[Opening Excerpt to read section]

With the trained XGB model, as a result, 96.39% of input addresses are correctly matched through the address matching process using machine learning (Table 6) in Input data 3. Since some input addresses include random spelling errors and mistakes that do not abide by the systematic rules, the accuracy becomes lower than the results in Table 5. Regarding the quality of address matching, there is 1.25% of mismatched addresses and 2.36% of unmatched addresses in Input data 3. Results show that 40.94% of all the input addresses are geocoded on the corresponding parcels with the side offset, and the rest of the addresses (59.06%) are outside corresponding parcels. The percentage of the addresses geocoded on corresponding parcels is not very different in three kinds of input data with different ratios of correct matches.

On average, the geocoded points are 4.44 m further away from their corresponding parcels in Input data 1. The mean distance of Input data 1 is lower than the other two kinds of input data because a few addresses geocoded with long distances are unmatched, so the evaluation excludes the distances of these addresses. The 4 m distance on average with 7 m standard deviation is similar to GPS positional accuracy. GPS positional accuracy ranges from 4.4 to 10.3 m under an urban environment [48], so considering this, the developed geocoding system is applicable in some domains, like GPS-equipped car navigation.

4.4. Comparison of the Results of Three Experimental Cases

Table 7 and Figure 11 show the results of all the three experimental cases. The accuracy of the address matching with or without similarity metrics and machine learning increases along with the ratio of correct matches, which increases from Input data 1 to Input data 3. Results show that address matching using machine learning outperforms the matching with or without similarity metrics. Notably, the address matching using XGB is 7% higher than Jaro-Winkler Sorted and Tversky and 21% higher than Mlipns and Monge-Elkan when using input data with 70% of correct matches. When input data have 30% of correct matches (Input data 1), the difference of accuracy between XGB and Jaro-Winkler Sorted and Tversky becomes 14%, which is two times more than input data with 70% of correct matches. Further, the difference of accuracy between XGB and Mlipns and Monge-Elkan becomes 53–55%, which is 2.5 times more than input data having 70% of correct matches. It indicates that the performance of Mlipns and Monge-Elkan drops more than Jaro-Winkler Sorted and Tversky as the percentage of correct matches in the input data decreases.

The performance of XGB is consistently high when compared to address matching with or without similarity metrics. The accuracy of XGB is 95–96% across input data with different percentages of correct matches, whereas the accuracy of address matching with or without similarity metrics is relatively low and varies more. Especially, Jaro-Winkler Sorted and Tversky vary from around 80% in input data with 30% of correct matches, to 89% in input data with 70% of correct matches. When XGB gains 1%, Jaro-Winkler Sorted and Tversky change 9%. As a result, the address matching using machine learning is more stable and accurate to use for geocoding than simple matching or matching with a similarity metric. Combining the capabilities of various similarity metrics using machine learning is better than using each similarity metric for geocoding.

[Closing Excerpt to read section]

[What you will do]:
A) In the address-matching passage, what range of GPS positional accuracy is given for an urban environment?
B) Return the stretch of the address-matching passage from "With the trained" through "ratios of correct matches.", word for word.
C) Extend the address-matching passage, picking up right after its final sentence.
The records that come after this passage aren't needed for anything here.

[Opening Data for review section]

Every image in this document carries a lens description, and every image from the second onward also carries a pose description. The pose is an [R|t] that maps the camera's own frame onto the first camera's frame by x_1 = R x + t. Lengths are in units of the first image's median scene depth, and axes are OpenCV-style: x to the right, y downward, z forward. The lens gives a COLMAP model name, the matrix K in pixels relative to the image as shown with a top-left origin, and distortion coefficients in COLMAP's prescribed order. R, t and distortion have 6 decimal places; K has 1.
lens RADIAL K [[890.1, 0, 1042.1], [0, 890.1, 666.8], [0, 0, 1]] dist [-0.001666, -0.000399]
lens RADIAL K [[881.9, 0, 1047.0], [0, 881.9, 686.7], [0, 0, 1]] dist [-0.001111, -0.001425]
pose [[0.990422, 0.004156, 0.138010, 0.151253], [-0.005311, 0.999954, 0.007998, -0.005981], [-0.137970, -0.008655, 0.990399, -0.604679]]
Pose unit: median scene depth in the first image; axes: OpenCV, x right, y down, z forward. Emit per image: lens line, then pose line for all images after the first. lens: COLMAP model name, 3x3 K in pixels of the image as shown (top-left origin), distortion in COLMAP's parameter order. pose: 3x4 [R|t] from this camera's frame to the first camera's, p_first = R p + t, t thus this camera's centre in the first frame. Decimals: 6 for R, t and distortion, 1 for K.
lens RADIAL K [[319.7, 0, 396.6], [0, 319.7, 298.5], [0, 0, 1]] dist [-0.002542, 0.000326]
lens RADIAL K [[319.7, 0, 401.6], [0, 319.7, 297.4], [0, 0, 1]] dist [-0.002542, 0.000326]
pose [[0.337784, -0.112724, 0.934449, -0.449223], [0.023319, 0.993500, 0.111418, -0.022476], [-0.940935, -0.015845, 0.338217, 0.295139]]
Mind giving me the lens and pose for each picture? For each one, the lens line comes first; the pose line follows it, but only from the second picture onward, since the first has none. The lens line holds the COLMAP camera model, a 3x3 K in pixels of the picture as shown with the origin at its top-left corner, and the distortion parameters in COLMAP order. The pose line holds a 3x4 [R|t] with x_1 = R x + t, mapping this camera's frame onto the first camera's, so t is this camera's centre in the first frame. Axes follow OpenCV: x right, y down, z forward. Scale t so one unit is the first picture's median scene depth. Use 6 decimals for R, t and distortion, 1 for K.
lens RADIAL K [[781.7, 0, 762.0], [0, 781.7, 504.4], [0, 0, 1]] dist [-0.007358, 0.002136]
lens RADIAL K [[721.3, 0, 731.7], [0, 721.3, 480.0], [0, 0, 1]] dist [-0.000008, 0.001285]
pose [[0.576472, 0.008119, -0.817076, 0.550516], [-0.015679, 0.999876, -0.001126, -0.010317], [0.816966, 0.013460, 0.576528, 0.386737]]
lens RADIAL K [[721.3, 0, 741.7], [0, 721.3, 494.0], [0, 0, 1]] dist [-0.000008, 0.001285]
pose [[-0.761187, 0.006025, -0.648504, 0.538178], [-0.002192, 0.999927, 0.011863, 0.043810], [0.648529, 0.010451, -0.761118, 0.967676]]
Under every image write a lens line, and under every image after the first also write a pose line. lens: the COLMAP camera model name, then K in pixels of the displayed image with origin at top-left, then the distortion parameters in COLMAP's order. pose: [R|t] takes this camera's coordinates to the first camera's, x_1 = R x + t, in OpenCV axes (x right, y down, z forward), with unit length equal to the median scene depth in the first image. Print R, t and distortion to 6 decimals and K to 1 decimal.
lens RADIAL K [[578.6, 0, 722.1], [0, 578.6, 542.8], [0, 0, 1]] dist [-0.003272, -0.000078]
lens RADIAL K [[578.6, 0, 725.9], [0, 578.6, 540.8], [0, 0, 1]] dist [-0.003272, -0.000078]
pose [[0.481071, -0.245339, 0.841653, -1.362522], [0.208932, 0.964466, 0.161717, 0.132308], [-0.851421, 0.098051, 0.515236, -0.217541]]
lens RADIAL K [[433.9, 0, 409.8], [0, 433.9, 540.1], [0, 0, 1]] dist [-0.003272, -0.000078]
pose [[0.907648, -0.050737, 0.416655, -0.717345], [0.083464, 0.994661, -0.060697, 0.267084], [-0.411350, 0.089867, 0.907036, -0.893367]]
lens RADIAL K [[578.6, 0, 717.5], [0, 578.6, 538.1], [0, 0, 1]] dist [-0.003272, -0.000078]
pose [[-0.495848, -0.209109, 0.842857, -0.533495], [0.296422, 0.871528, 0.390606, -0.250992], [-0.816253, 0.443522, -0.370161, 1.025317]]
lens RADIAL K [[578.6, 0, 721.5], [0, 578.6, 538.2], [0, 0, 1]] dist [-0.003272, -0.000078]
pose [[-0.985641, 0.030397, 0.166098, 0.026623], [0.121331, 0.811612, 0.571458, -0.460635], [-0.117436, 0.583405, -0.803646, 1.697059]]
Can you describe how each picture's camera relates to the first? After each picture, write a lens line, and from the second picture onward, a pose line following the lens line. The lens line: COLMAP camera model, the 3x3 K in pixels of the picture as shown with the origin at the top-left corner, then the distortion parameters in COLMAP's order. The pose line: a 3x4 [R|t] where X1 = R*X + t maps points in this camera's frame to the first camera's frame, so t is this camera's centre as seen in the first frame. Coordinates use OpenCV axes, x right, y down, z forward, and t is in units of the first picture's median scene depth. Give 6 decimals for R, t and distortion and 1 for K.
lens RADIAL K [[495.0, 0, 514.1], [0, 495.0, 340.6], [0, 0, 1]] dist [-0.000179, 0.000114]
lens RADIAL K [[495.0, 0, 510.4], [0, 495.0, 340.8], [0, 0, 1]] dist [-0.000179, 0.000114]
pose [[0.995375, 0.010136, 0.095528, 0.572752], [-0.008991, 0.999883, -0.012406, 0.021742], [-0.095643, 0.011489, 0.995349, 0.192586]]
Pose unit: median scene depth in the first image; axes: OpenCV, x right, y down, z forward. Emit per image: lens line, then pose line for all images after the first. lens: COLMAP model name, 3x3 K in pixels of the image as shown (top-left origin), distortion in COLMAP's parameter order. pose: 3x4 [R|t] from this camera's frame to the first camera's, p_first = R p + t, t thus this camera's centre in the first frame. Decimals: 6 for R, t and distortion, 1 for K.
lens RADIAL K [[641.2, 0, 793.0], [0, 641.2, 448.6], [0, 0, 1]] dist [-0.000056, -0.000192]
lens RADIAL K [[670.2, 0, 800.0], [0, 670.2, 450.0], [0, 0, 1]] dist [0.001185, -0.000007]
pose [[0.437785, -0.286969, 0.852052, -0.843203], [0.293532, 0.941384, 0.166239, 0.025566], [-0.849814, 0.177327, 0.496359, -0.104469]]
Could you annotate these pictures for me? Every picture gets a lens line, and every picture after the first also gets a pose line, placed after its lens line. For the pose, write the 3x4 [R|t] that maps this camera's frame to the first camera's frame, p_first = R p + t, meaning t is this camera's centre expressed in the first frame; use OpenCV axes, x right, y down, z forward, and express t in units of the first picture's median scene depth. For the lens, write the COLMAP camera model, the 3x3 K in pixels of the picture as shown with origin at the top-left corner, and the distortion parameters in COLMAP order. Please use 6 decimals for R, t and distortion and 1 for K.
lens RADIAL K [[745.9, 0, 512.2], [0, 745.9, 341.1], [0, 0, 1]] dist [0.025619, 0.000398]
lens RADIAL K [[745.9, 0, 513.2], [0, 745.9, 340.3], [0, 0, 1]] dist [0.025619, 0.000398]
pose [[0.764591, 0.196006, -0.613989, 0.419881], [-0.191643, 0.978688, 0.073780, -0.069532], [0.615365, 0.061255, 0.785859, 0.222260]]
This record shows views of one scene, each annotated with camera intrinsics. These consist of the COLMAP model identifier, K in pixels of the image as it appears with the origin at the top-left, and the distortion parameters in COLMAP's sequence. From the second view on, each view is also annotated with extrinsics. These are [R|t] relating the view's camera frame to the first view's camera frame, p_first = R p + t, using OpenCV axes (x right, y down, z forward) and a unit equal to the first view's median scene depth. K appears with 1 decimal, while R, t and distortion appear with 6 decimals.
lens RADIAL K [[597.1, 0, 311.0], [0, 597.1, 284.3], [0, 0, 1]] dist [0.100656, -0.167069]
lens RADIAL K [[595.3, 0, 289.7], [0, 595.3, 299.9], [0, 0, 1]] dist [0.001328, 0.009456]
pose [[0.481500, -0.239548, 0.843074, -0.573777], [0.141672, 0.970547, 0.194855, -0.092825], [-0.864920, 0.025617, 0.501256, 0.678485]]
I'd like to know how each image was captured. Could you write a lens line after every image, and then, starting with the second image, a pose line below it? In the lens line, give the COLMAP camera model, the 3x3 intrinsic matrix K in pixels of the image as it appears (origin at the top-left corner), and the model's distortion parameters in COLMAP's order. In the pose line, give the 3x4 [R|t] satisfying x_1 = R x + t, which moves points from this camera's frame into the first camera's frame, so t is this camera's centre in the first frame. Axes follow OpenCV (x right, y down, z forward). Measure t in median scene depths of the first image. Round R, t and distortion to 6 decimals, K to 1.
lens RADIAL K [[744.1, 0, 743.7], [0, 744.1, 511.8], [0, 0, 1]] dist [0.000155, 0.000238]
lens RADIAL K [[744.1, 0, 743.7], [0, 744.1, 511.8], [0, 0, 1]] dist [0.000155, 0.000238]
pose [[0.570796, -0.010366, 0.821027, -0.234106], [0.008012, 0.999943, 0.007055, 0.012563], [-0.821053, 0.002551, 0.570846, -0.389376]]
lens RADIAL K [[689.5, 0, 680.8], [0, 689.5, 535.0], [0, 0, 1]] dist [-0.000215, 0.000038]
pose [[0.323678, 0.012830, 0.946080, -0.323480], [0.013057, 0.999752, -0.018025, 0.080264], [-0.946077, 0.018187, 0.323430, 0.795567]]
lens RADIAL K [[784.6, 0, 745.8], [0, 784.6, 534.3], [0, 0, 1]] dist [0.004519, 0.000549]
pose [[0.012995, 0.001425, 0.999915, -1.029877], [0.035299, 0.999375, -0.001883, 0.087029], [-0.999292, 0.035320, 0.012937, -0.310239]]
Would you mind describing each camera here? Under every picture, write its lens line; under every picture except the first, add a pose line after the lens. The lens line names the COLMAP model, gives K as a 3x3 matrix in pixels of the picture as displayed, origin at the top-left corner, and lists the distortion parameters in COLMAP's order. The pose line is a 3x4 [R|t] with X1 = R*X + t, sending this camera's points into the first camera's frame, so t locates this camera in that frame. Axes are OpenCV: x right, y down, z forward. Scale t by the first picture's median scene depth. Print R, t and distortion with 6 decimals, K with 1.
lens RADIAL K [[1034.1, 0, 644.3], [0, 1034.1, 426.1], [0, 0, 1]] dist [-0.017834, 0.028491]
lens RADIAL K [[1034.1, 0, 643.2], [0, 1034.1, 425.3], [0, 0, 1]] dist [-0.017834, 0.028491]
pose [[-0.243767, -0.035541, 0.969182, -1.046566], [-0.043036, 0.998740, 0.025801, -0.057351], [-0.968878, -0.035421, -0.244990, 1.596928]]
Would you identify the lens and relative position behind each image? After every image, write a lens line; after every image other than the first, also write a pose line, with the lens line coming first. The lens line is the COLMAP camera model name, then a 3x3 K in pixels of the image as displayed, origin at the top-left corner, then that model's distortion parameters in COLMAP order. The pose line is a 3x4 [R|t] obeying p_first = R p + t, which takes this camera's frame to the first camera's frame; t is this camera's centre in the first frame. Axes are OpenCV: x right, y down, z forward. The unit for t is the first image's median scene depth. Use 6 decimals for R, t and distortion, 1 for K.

[Closing Data for review section]

[Set of answers]:
A) 4.4 to 10.3 m

B)
With the trained XGB model, as a result, 96.39% of input addresses are correctly matched through the address matching process using machine learning (Table 6) in Input data 3. Since some input addresses include random spelling errors and mistakes that do not abide by the systematic rules, the accuracy becomes lower than the results in Table 5. Regarding the quality of address matching, there is 1.25% of mismatched addresses and 2.36% of unmatched addresses in Input data 3. Results show that 40.94% of all the input addresses are geocoded on the corresponding parcels with the side offset, and the rest of the addresses (59.06%) are outside corresponding parcels. The percentage of the addresses geocoded on corresponding parcels is not very different in three kinds of input data with different ratios of correct matches.

C)
Further, among the four kinds of similarity metrics, Jaro-Winkler Sorted and Tversky are more consistent across input data with different ratios of correct matches than Mlipns and Monge-Elkan. When Jaro-Winkler Sorted and Tversky vary 9%, Mlipns and Monge-Elkan change approximately 34%. Jaro-Winkler Sorted and Tversky, which have the highest accuracy when using training data, also achieve high accuracy in input data and are found to be less sensitive to the proportion of correct matches in address matching. On the other hand, Mlipns and Monge-Elkan in edit-based and token-based similarity metrics, which have the lowest accuracy when using training data, also show low accuracy and are found to be more sensitive to the proportion of correct matches. Thus, using Mlipns and Monge-Elkan is not expected to show consistent performance and not appropriate for accurate address matching when there are input addresses with different percentages of correct matches.

5. Conclusions

This study suggested an algorithm for accurate and stable geocoding. Address parsing helped to obtain meaningful units of addresses to send them to the matching process. We introduced machine learning techniques in order to achieve high accuracy in the address matching process. It was proved that XGB with the optimal hyper-parameters was the best machine learning method with the highest accuracy in the address matching process, and the accuracy of XGB outperformed similarity metrics when using training data or input data. The performance of XGB was also consistent across different kinds of input data. The address matching process using machine learning was able to deal with human errors, including spelling errors, in input addresses to match addresses accurately. As a module in the suggested geocoding system, it can be applied to any other geocoding system to precisely convert addresses into geographic coordinates for relevant research and applications. The address locating allowed to narrow down to a road segment from the candidate road segments selected in the address matching and convert addresses into one geocoded point on a map.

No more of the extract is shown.